Ashlign Shoemaker, who represented gay members in Greek life, said people are often confused by her identification as bisexual and don’t understand how she can be attracted to both sexes.
“It’s not like a half and half thing. It’s a spectrum,” Shoemaker said of sexuality. “It doesn’t have to be so concrete and mathematical. It’s fluid, like anything else in life.”
Katrina Caldwell, vice chancellor for diversity and community engagement, led participants in a workshop concentrating on the topic of intersectionality. Caldwell compared intersectionality to looking at a birdcage.
“Oppression, privilege and power inform our identities,” Caldwell said. “If we’re only looking at identity as one spoke on a bird cage, we might not see the whole cage because we’re only focusing on that one area.”
Participants also reflected upon which cultural identities shape their lives the most.
“Regardless of where my intersections meet, my environment should make me feel included,” Caldwell said. “If someone’s not included, we need to have a conversation. Are there other parts of their identity that we’re not accounting for?”
Representatives from the student health center and the University Counseling Center addressed previous tensions between nurses and LGBT patients.
Dr. Travis Yates, director of the university’s health services, said it is the health center’s last intention to make students feel like they’re being judged when being questioned by nurses.
“These personal questions are for your health care and no other reason whatsoever,” Yates said. “If there’s a question that you don’t want to answer, just don’t answer it.”
Yates said the health center has introduced a new form in which students answer questions, eliminating the need for nurses to verbally ask students about their sexuality and gender.
In the closing remarks, Cantrell encouraged students to dispel Southern gay myths and “stick it out” in Mississippi.
“Think about all the Southern queers who stuck it out and didn’t participate in a great gay migration to New York or San Francisco,” Cantrell said. “You are here – use your voice to righteously defend a marginalized group or support a fellow human being.”

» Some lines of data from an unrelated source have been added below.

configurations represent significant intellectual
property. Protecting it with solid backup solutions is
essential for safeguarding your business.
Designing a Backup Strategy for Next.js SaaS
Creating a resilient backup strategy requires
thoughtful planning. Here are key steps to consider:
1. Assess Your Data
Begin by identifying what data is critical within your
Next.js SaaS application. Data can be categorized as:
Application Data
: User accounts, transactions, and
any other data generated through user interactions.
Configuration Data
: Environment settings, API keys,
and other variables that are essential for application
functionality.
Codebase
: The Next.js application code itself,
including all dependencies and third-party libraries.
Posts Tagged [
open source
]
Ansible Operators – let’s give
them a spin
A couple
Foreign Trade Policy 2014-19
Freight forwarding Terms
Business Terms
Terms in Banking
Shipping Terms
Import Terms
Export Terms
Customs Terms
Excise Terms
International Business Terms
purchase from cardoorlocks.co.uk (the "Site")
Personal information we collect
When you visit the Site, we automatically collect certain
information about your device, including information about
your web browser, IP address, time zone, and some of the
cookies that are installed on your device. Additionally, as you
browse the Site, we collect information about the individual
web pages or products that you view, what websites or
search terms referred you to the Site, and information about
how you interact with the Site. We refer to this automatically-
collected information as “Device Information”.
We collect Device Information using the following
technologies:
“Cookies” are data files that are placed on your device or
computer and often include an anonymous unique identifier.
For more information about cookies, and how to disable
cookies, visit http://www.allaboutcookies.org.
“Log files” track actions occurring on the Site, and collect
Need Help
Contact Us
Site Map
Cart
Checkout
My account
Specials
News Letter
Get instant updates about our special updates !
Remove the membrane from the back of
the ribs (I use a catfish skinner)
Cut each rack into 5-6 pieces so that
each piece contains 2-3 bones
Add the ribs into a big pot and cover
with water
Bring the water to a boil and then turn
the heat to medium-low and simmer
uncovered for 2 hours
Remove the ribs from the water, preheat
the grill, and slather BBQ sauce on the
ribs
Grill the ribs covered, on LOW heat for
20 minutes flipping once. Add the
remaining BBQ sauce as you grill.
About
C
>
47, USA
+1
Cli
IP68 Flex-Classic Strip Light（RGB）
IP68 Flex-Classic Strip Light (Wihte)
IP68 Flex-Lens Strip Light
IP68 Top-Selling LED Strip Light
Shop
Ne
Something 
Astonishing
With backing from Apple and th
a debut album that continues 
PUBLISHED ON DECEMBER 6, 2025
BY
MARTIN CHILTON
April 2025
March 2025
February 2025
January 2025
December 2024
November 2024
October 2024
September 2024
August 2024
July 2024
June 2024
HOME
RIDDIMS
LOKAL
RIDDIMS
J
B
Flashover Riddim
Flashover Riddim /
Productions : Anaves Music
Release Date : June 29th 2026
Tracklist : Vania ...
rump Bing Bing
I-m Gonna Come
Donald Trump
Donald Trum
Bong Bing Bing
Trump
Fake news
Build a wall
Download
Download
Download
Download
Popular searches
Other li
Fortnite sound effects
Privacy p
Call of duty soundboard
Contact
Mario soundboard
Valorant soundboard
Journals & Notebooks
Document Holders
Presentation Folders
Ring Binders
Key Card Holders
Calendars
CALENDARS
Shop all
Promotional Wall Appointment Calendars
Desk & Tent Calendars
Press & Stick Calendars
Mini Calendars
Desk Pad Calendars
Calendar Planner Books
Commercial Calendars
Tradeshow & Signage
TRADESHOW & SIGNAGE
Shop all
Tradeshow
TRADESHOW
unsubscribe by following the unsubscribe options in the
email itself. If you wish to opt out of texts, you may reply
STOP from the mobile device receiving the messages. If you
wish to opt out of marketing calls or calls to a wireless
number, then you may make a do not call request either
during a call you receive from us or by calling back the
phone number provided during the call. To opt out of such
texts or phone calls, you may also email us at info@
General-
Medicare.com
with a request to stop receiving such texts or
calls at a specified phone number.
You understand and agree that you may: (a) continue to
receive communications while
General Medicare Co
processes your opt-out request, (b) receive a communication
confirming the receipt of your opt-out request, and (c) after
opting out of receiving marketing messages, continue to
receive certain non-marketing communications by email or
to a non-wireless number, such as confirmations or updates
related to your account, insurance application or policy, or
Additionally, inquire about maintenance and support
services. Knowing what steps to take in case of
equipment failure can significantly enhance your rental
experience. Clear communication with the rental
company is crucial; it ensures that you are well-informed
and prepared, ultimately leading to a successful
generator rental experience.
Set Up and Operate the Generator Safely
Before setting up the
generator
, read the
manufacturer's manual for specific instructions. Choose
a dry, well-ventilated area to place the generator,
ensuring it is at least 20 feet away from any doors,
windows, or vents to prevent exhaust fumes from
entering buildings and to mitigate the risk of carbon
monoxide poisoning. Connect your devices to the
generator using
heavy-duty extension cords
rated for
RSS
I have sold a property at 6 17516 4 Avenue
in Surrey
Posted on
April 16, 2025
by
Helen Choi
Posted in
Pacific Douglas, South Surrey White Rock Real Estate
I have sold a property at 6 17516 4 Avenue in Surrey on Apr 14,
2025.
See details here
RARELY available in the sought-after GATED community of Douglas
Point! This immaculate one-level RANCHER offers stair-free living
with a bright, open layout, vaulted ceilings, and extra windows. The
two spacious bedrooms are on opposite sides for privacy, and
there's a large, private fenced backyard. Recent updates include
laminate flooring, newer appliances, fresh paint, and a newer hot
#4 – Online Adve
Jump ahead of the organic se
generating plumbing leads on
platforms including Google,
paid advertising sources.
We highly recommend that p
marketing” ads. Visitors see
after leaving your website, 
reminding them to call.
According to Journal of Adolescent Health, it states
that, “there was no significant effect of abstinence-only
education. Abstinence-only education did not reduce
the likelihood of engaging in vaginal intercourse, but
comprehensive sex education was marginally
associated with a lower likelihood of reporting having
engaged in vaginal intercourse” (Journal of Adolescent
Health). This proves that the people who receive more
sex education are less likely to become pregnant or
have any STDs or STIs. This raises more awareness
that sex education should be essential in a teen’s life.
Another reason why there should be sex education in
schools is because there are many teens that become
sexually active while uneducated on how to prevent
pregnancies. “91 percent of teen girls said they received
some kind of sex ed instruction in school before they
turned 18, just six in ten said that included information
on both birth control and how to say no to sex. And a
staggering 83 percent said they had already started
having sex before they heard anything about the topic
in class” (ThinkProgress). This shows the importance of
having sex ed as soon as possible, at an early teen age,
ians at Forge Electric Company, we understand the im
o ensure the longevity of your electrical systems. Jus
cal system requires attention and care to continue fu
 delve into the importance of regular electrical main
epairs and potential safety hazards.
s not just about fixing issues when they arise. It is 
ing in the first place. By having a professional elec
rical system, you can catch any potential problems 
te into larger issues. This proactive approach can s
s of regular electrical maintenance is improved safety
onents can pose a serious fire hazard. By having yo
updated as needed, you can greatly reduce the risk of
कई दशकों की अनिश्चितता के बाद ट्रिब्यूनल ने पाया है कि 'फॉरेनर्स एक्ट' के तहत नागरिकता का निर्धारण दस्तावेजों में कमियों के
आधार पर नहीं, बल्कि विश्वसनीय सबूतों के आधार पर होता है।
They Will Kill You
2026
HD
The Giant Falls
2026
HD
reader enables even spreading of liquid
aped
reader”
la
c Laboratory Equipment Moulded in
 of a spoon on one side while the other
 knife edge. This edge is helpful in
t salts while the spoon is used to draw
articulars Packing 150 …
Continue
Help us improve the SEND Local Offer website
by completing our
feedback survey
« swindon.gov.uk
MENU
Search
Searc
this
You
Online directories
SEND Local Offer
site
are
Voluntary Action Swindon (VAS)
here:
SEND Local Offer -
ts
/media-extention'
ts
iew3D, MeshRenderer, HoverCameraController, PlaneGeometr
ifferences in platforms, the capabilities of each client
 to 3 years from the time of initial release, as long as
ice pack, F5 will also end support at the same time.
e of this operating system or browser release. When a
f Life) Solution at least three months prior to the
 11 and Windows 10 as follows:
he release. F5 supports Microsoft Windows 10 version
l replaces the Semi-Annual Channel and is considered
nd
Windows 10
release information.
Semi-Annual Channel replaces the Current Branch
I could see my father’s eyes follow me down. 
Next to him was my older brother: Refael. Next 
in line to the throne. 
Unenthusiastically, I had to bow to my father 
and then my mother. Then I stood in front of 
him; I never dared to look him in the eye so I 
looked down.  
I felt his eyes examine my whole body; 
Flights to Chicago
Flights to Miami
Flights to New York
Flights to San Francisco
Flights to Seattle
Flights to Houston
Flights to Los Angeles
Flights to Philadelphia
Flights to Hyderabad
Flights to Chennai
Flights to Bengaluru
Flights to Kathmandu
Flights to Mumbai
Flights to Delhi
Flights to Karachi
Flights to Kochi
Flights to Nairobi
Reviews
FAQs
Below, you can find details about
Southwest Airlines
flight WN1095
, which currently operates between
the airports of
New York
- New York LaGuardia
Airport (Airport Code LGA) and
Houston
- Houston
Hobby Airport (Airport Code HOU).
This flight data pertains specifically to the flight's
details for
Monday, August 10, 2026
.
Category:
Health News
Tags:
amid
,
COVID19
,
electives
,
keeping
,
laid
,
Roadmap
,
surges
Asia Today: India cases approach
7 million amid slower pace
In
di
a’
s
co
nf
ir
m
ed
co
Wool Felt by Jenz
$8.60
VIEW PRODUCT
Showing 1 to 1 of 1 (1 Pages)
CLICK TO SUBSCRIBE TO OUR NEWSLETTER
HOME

Alena Vu, a freshman international studies and German major from Pass Christian who identifies as pansexual, said she didn’t expect the university to have such a supportive LGBT community.
“I’ve met some people who were gay, but I never actually realized there were that many people here,” Vu said. “It feels really nice to know that there are other people that are queer, too, so I’m happy that I can have someone to relate to.”